● To do:
Faithfully repeat each entry below, minus the pictures.

● Available data:

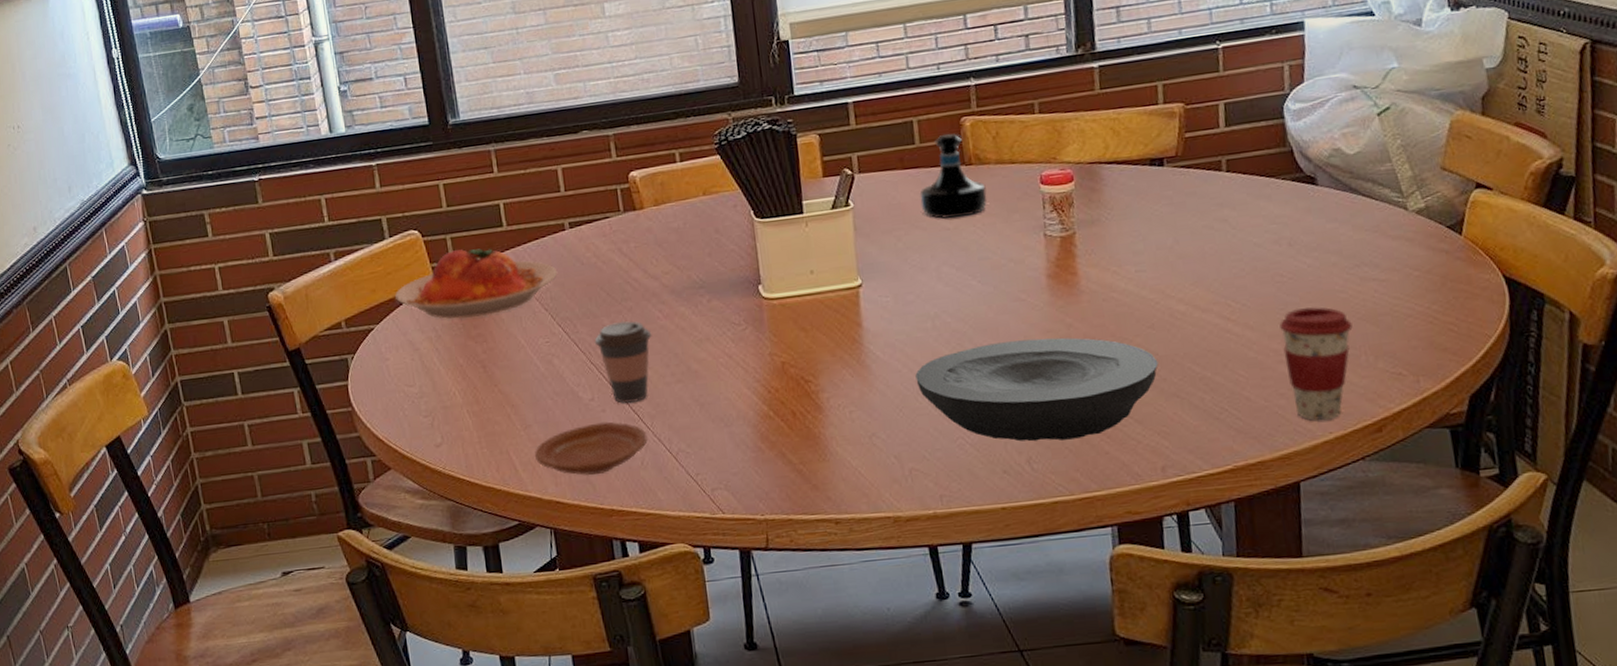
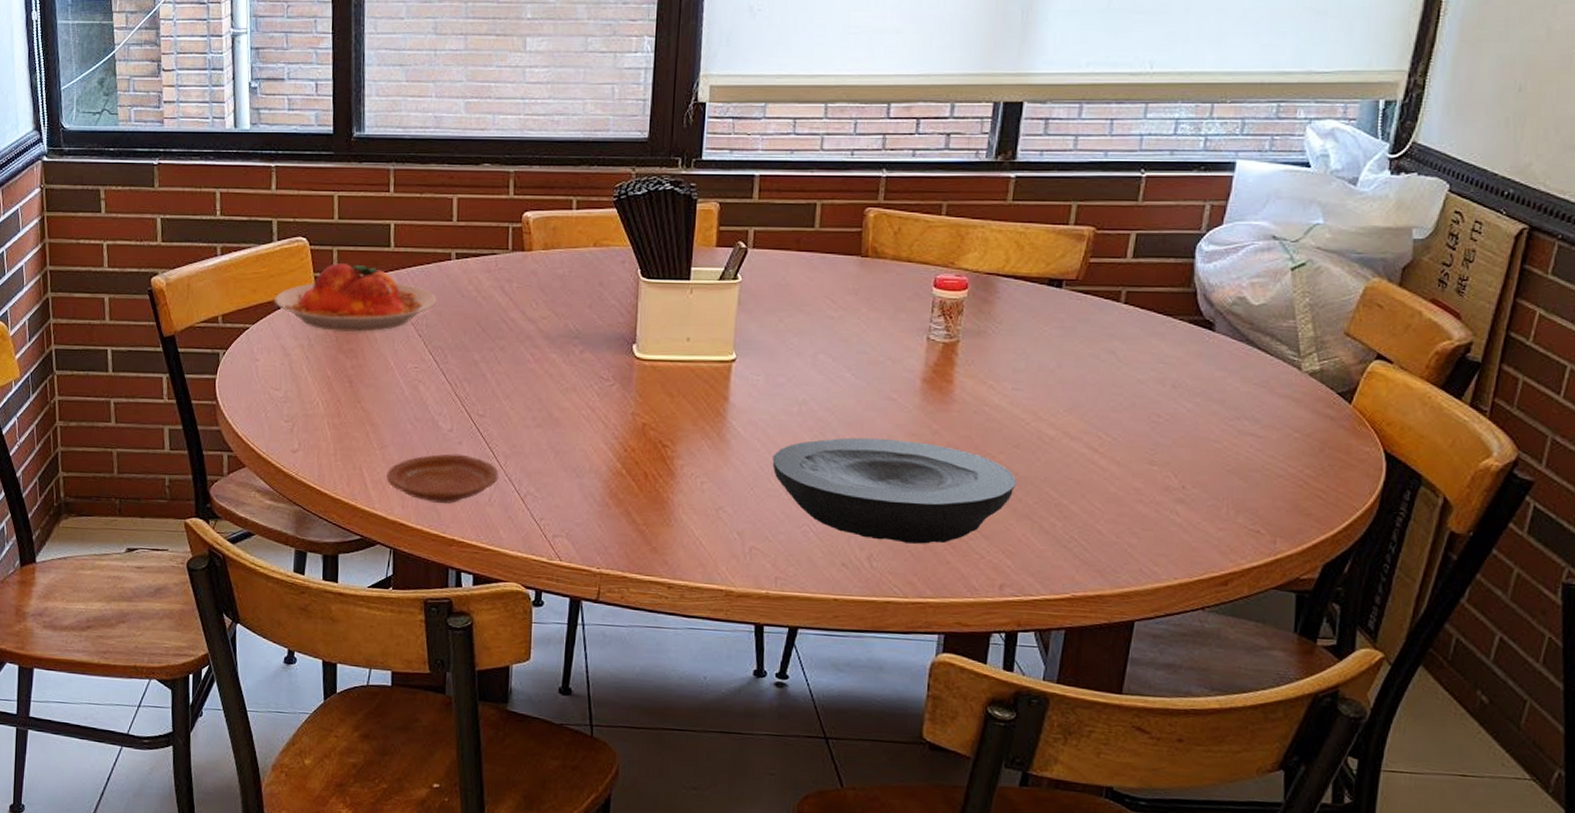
coffee cup: present [594,320,652,403] -> none [462,358,520,440]
tequila bottle: present [920,133,987,219] -> none [809,221,878,308]
coffee cup: present [1279,307,1353,420] -> none [1144,451,1220,565]

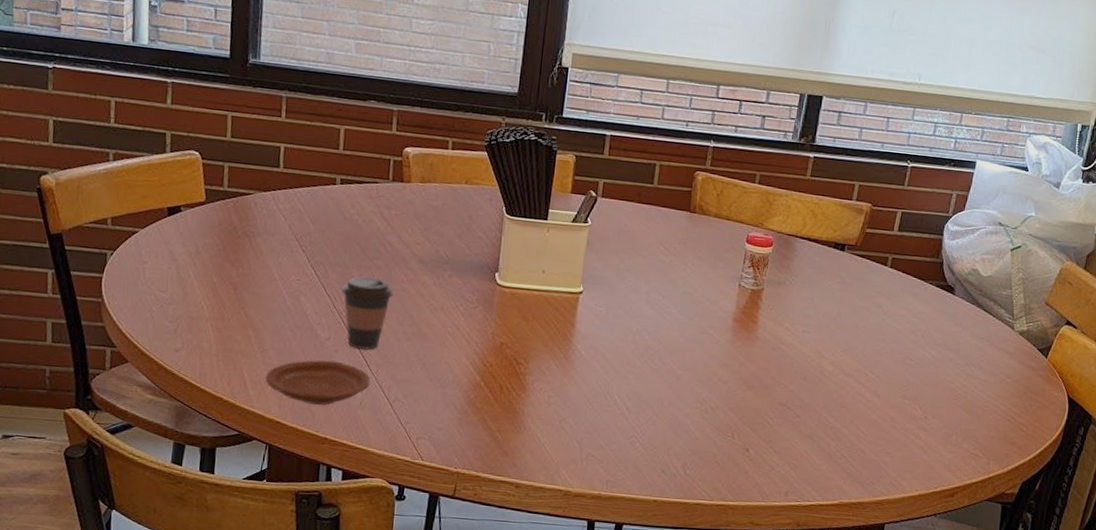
plate: present [275,263,437,332] -> none [165,178,322,245]
coffee cup: none [462,358,520,440] -> present [341,276,394,350]
plate: present [772,437,1017,544] -> none [609,364,803,456]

● Expected output:
coffee cup: present [594,320,652,403] -> none [462,358,520,440]
tequila bottle: present [920,133,987,219] -> none [809,221,878,308]
coffee cup: present [1279,307,1353,420] -> none [1144,451,1220,565]

plate: present [275,263,437,332] -> none [165,178,322,245]
coffee cup: none [462,358,520,440] -> present [341,276,394,350]
plate: present [772,437,1017,544] -> none [609,364,803,456]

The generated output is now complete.